Through a combination of small imperfections or installation error, most vapor barriers are not 100% continuous and air tight. Varying amounts of warm moist air from inside your home will gradually rise through the drywall, past the vapor barrier, through the insulation, and into the air space inside your attic.

 

To prevent damage to the structure due to moisture buildup, homes are constructed with vents which allow outside air to pass through the attic space and flush the moisture out.

 

Ice damming begins to form when the warm air becomes trapped in the attic eventually heating the underside of the roof deck, which causes snow to melt on top of your roof. This melted snow freezes and forms a “dam” out of ice which starts to retain a small pool of water behind it.

 

Although roofs are very effective at shedding water downhill, due to their construction of overlapping materials they are not watertight when retaining a reservoir of water. As the pool of water sits over an extended period of time, it will gradually seep between your roof materials, into your attic, and eventually into the ceiling below.

 

Mold will begin flourish in a warm and dark attic space when water becomes available, putting the health of your family at risk. Unfortunately, by the time you notice your ceiling is showing signs of water staining, significant water damage has already occurred inside your attic space for an extended period of time which can be costly to repair.

 

Now that we have a better understanding of how an attic functions, what an ice dam is and the damage it can cause, the next question is how can we prevent ice damming from occurring? Fortunately, as with most building deficiencies the best place to start is by performing routine inspections.

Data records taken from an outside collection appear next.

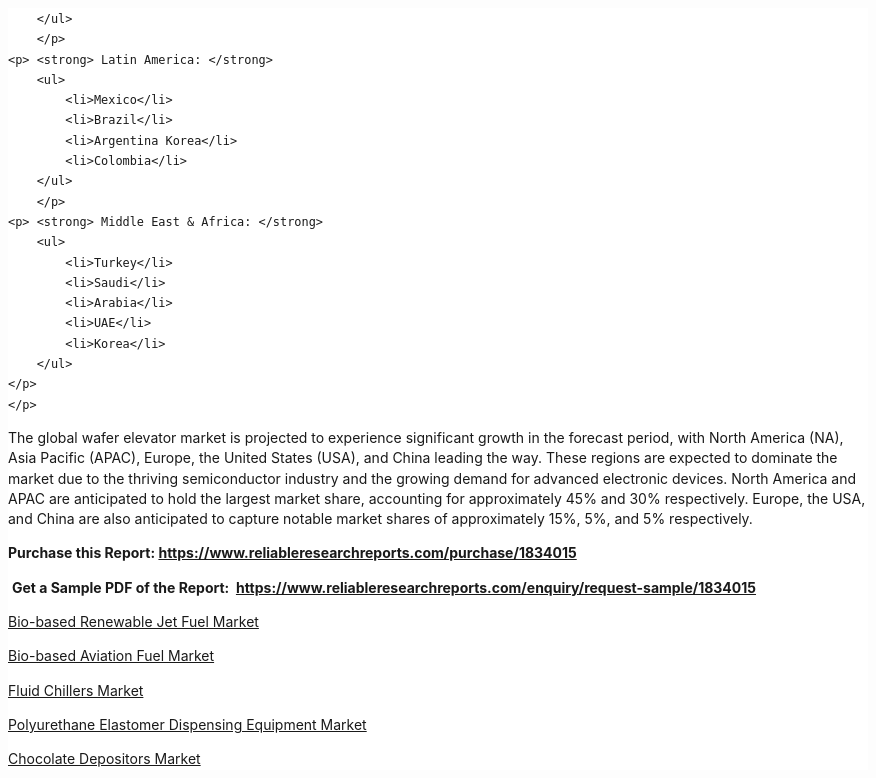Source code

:         </ul>
        </p> 
    <p> <strong> Latin America: </strong>
        <ul>
            <li>Mexico</li>
            <li>Brazil</li>
            <li>Argentina Korea</li>
            <li>Colombia</li>
        </ul>
        </p> 
    <p> <strong> Middle East & Africa: </strong>
        <ul>
            <li>Turkey</li>
            <li>Saudi</li>
            <li>Arabia</li>
            <li>UAE</li>
            <li>Korea</li>
        </ul>
    </p>
    </p>
<p><p>The global wafer elevator market is projected to experience significant growth in the forecast period, with North America (NA), Asia Pacific (APAC), Europe, the United States (USA), and China leading the way. These regions are expected to dominate the market due to the thriving semiconductor industry and the growing demand for advanced electronic devices. North America and APAC are anticipated to hold the largest market share, accounting for approximately 45% and 30% respectively. Europe, the USA, and China are also anticipated to capture notable market shares of approximately 15%, 5%, and 5% respectively.</p></p>
<p><strong>Purchase this Report: <a href="https://www.reliableresearchreports.com/purchase/1834015">https://www.reliableresearchreports.com/purchase/1834015</a></strong></p>
<p>&nbsp;<strong>Get a Sample PDF of the Report:&nbsp;&nbsp;<a href="https://www.reliableresearchreports.com/enquiry/request-sample/1834015">https://www.reliableresearchreports.com/enquiry/request-sample/1834015</a></strong></p>
<p><strong></strong></p>
<p><p><a href="https://github.com/jhonwin654/Market-Research-Report-List-1/blob/main/bio-based-renewable-jet-fuel-market.md">Bio-based Renewable Jet Fuel Market</a></p><p><a href="https://github.com/smritireportprime/Market-Research-Report-List-1/blob/main/bio-based-aviation-fuel-market.md">Bio-based Aviation Fuel Market</a></p><p><a href="https://www.linkedin.com/pulse/fluid-chillers-market-size-share-global-analysis-report/">Fluid Chillers Market</a></p><p><a href="https://www.linkedin.com/pulse/polyurethane-elastomer-dispensing-equipment-market-research/">Polyurethane Elastomer Dispensing Equipment Market</a></p><p><a href="https://medium.com/@dennisoliver07/chocolate-depositors-market-exploring-market-share-market-trends-and-future-growth-f9fe5cc14354">Chocolate Depositors Market</a></p></p>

If an ice dam is visible on your roof it will help pinpoint the cause of the problem, however we recommend homeowners perform and attic inspection and look for the following even if they do not have ice damming:

 

  1. Do you notice a damp, musty smell when first entering the attic? This is an indicator that water damage has been occurring for an extended period of time, and mold growth is underway.

 

  1. Do you notice any discoloration or colorful spots on the wood members? Remember, where there is mold there is water.

 

  1. Does the insulation appear wet in any locations? Feel with your hand if you suspect it is. Because insulation permanently loses its R-value once it has been wet, we recommend replacing any wet areas with new insulation.

 

  1. Visually scan the floor of the attic, do you notice any gaps or depressions in the insulation? If so, you can fill in any small gaps by redistributing your insulation, or adding more insulation for larger gaps.

 

  1. Check your attic vents (gable, ridge, eave, etc) and ensure screens are in place and not blocked by leaves, debris, or animal nests.

 

  1. Pause for a moment, and feel for a slight draft or breeze through the attic. The temperature should feel similar to outdoors. If not, you may need to install additional vents in your attic.

 

  1. If you have visible ice damming, inspect the underside of the roof deck directly below the ice dam. Do you notice signs of moisture? Is the roof deck wet or frosty? Is the insulation below wet or showing a depression from water dripping on it?

 

Reminder – We advise homeowners to only inspect their attic if they know it is free from asbestos. Unqualified individuals should never inspect an attic that contains asbestos. If you are not sure, talk to a qualified expert for further guidance.

 

Conclusion:

 

As innocent as ice damming may appear from the ground, it can cause significant damage to your home in the thousands of dollars if it is allowed to form year after year. Mold remediation accounts for the single largest cost in long-term ice damming claims, however some home insurance policies do not cover mold remediation which leaves the homeowner paying for remediation out of pocket.

The good news is ice damming is preventable through routine visual inspections, and we hope the information above serves as a useful reminder of what to look for.